Les changements politiques et économiques intervenus à la fin des années 1980 et au début des années 1990 se traduisent par le retrait de la flotte polonaise en 1988 et roumaine en 1991, puis de celle de la CEI et des Etats baltes jusqu'en 1995: le total de leurs captures ne représentait en 1994 qu'un tiers de ce qu'il était en 1989 (de 2 000 000 à 700 000 tonnes). A partir de 1995, on note le retour des flottilles russes, ukrainiennes et baltes sous la forme le plus souvent de co-entreprises, mais également l'accroissement de la puissance de pêche néerlandaise qui aurait pêché 150 000 tonnes en 1997 dans la ZEE mauritanienne (Corten, 1998), norvégienne ou islandaise, ainsi que le maintien de la flottille espagnole.

Figure 7. Captures de petits pélagiques dans l'Atlantique Centre-Est et Sud-Est par les non côtiers par espèce (1976-96)

Source: FAO/FISHSTAT-PC

2.2.2 Les pays côtiers

Une distinction doit être opérée entre deux groupes de pays: celui comprenant le Maroc, la Namibie et l'Afrique du Sud, qui ont misé sur le développement de la pêche industrielle ou semi-industrielle, celui comprenant les autres pays côtiers ouest-africains qui ont misé sur le développement de la pêche artisanale. Comme le confirme ce classement, l'augmentation des captures des pays côtiers (de 1 350 000 tonnes en 1980 à 1 882 000 tonnes en 1996) est due au développement de la pêche industrielle et semi-industrielle au Maroc, Afrique du Sud et Namibie, mais surtout à celui de la pêche artisanale dans tous les autres pays et plus particulièrement au Ghana et au Sénégal. Pour l'ensemble des pays côtiers, les captures de la pêche industrielle ou semi-industrielle qui représentaient 70% des captures totales de petits pélagiques en 1980, ne représentaient plus que 55% en 1996.

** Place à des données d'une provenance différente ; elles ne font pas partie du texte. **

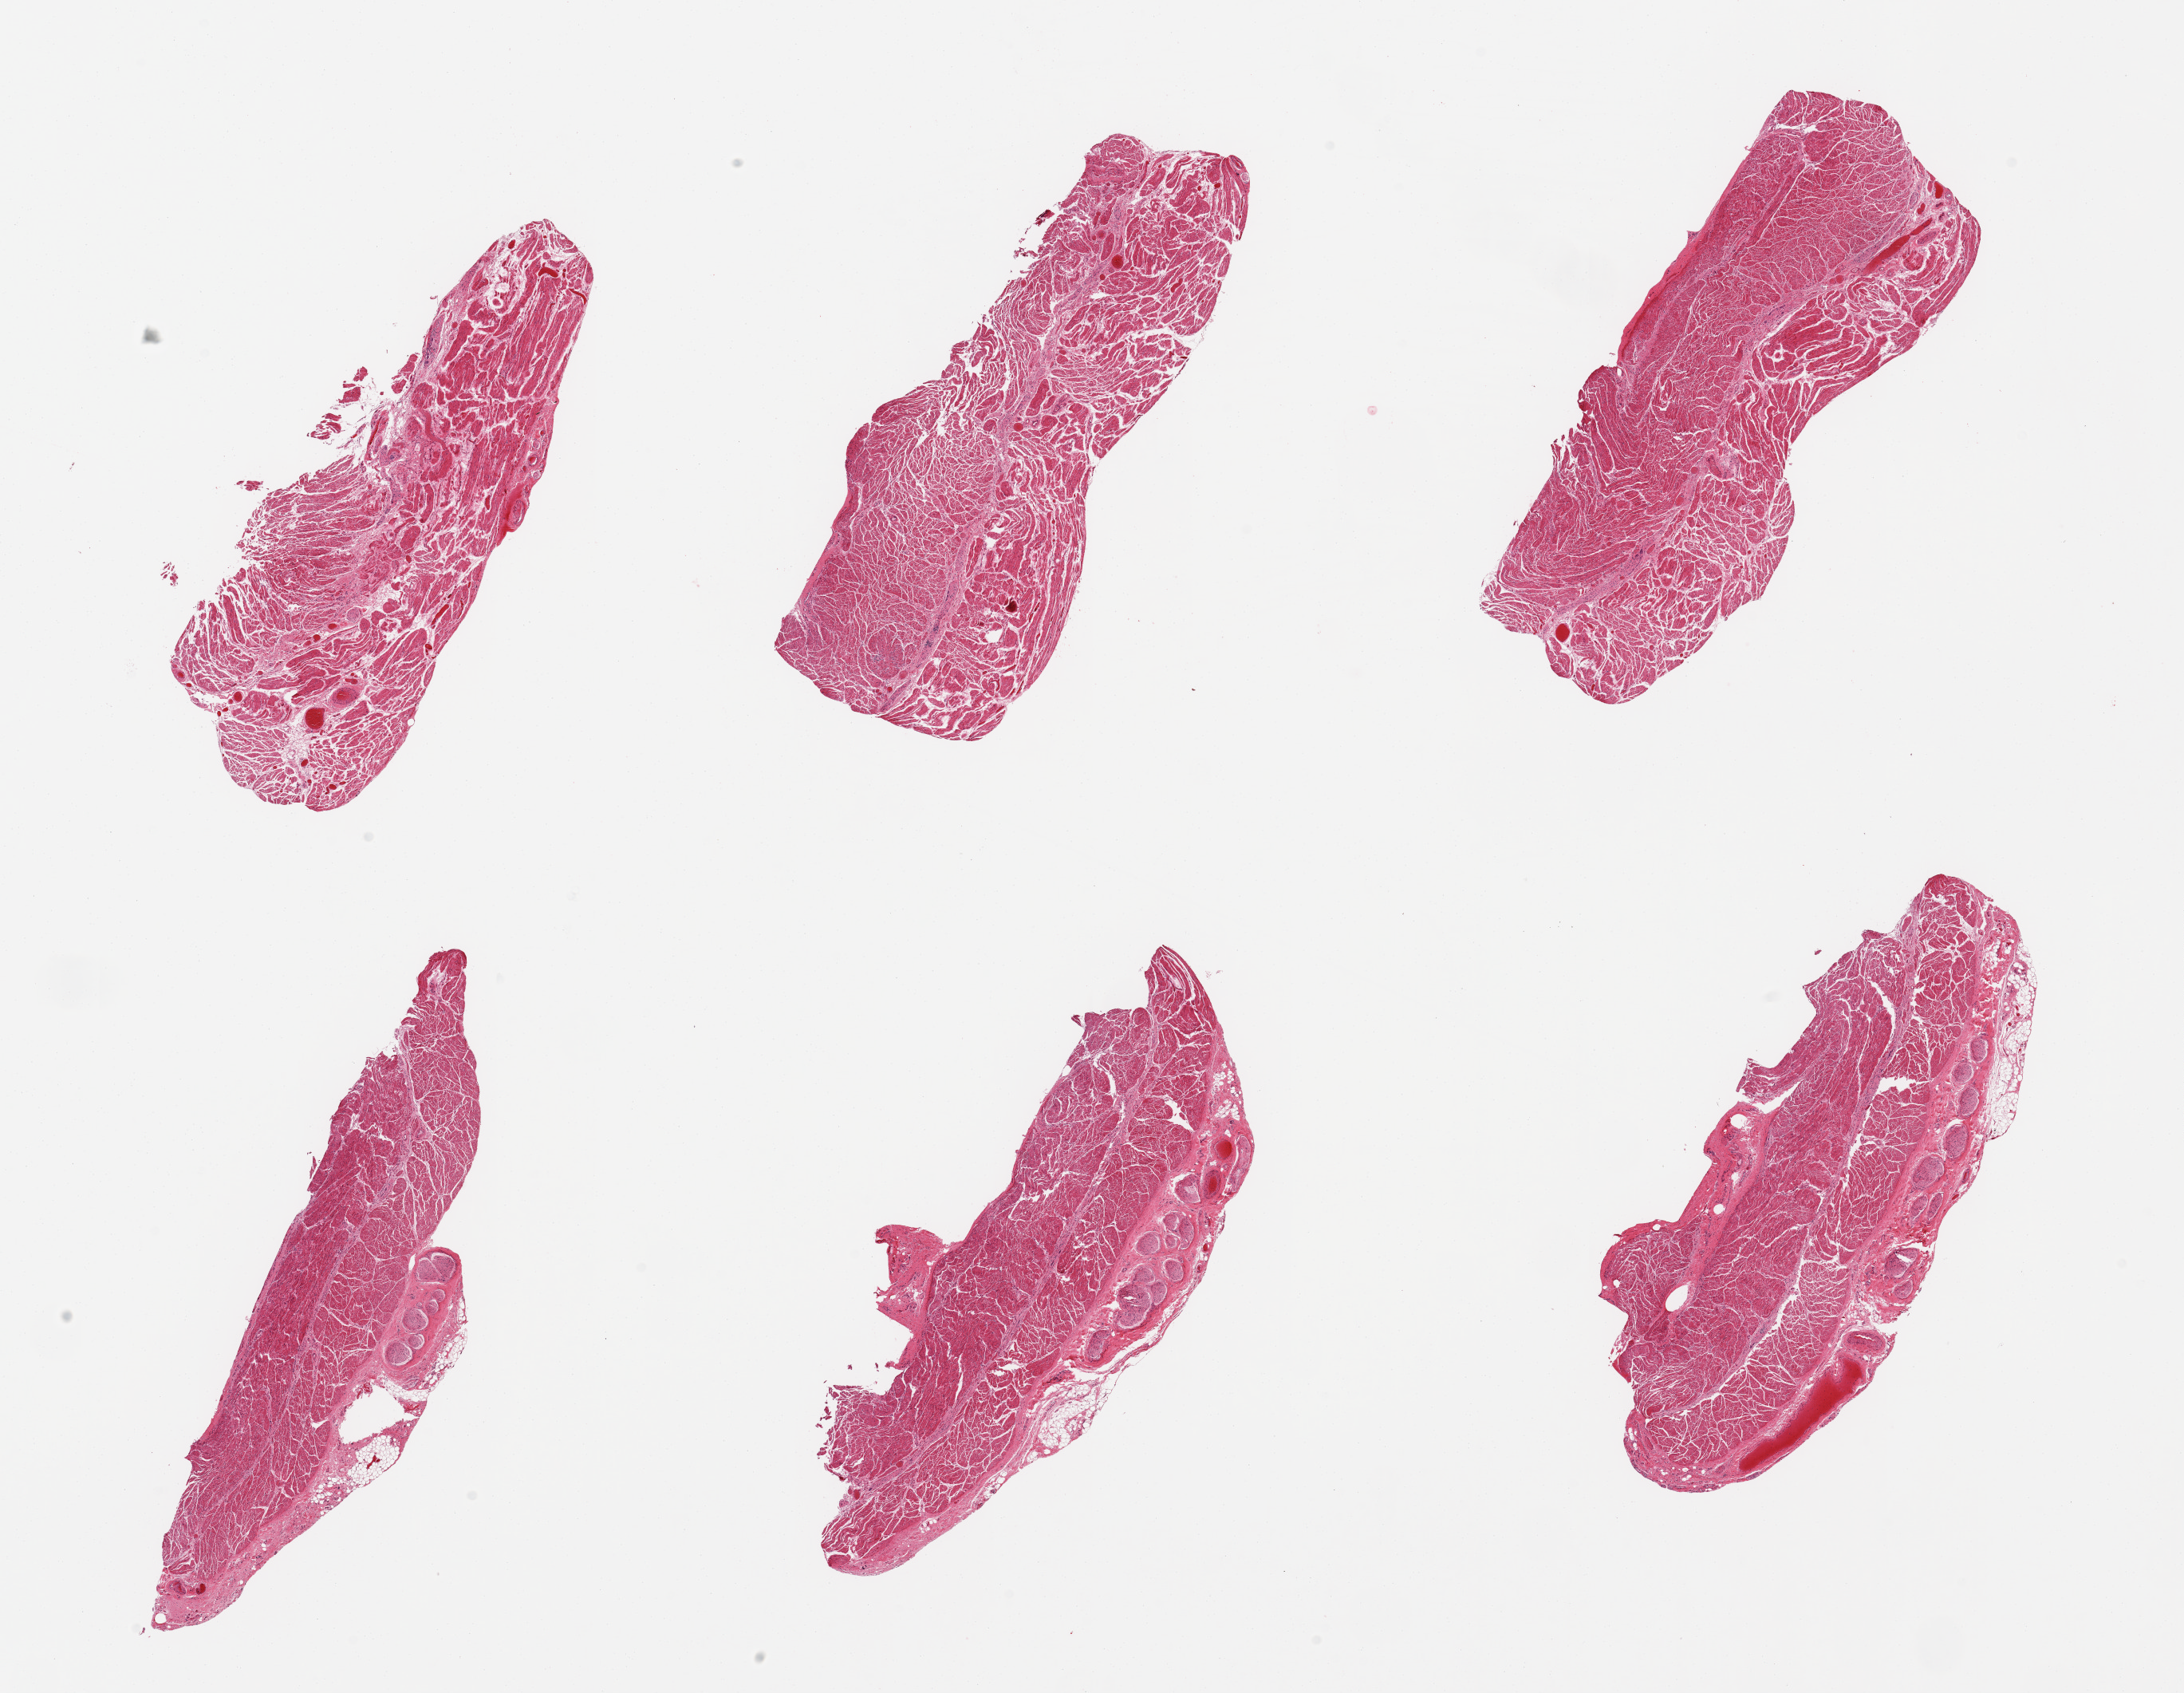
Digitized H&E-stained section, brightfield, whole scanned area (about 21.7 x 16.8 mm, slide scanned at 20x) shown as a low-resolution overview, PAXgene-fixed paraffin-embedded (PFPE) section, section of esophageal muscle (target tissue), tissue donor sample. Donor: female.
• reviewer comment on this tissue sample: 6 pieces; nerves in adventitia of 3 pieces comprise 10%; well dissected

Figure 8. Captures de petits pélagiques par les pays côtiers de l'Atlantique Centre-Est et Sud-Est (1980-96)

Source: FAO/FISHSTAT-PC, FAO Annuaires statistiques des pêches (Captures et quantités débarquées), Seki et Bonzon, DIPA pour les données régionales; DOPM et Oumar Sy pour le Sénégal; Direction de l'aquaculture et des pêches pour la Côte d'Ivoire; Fishing Industry Handbook pour l'Afrique du Sud et la Namibie; Office national des pêches pour le Maroc; M'Bareck Ould Soueilem, CNROP et DSPCM pour la Mauritanie; The Federal Department of Fisheries pour le Nigéria; Fisheries Department, ONUDI et Doris Yeboah pour le Ghana; Comité régional des pêches du Golfe de Guinée (COREP) pour le Cameroun, la Guinée équatoriale, le Gabon, la République du Congo et la République démocratique du Congo; Roche International et Sepia International pour la Guinée-Bissau; ORSTOM et CNSHB pour la Guinée; SIDA et SGTE-COFREPECHE pour l'Angola.

Le premier groupe a réalisé un volume de captures de petits pélagiques de 982 000 tonnes en 1996 avec au premier rang le Maroc (420 000 tonnes), la Namibie (348 000 tonnes) et l'Afrique du Sud (214 000 tonnes). Dans ces pays, les spécificités de l'accès à la ressource et un niveau de développement économique supérieur aux autres pays côtiers expliquent l'inexistence d'une flotte artisanale (piroguière) et a contrario l'existence d'une flottille semi-industrielle ciblant les petits pélagiques.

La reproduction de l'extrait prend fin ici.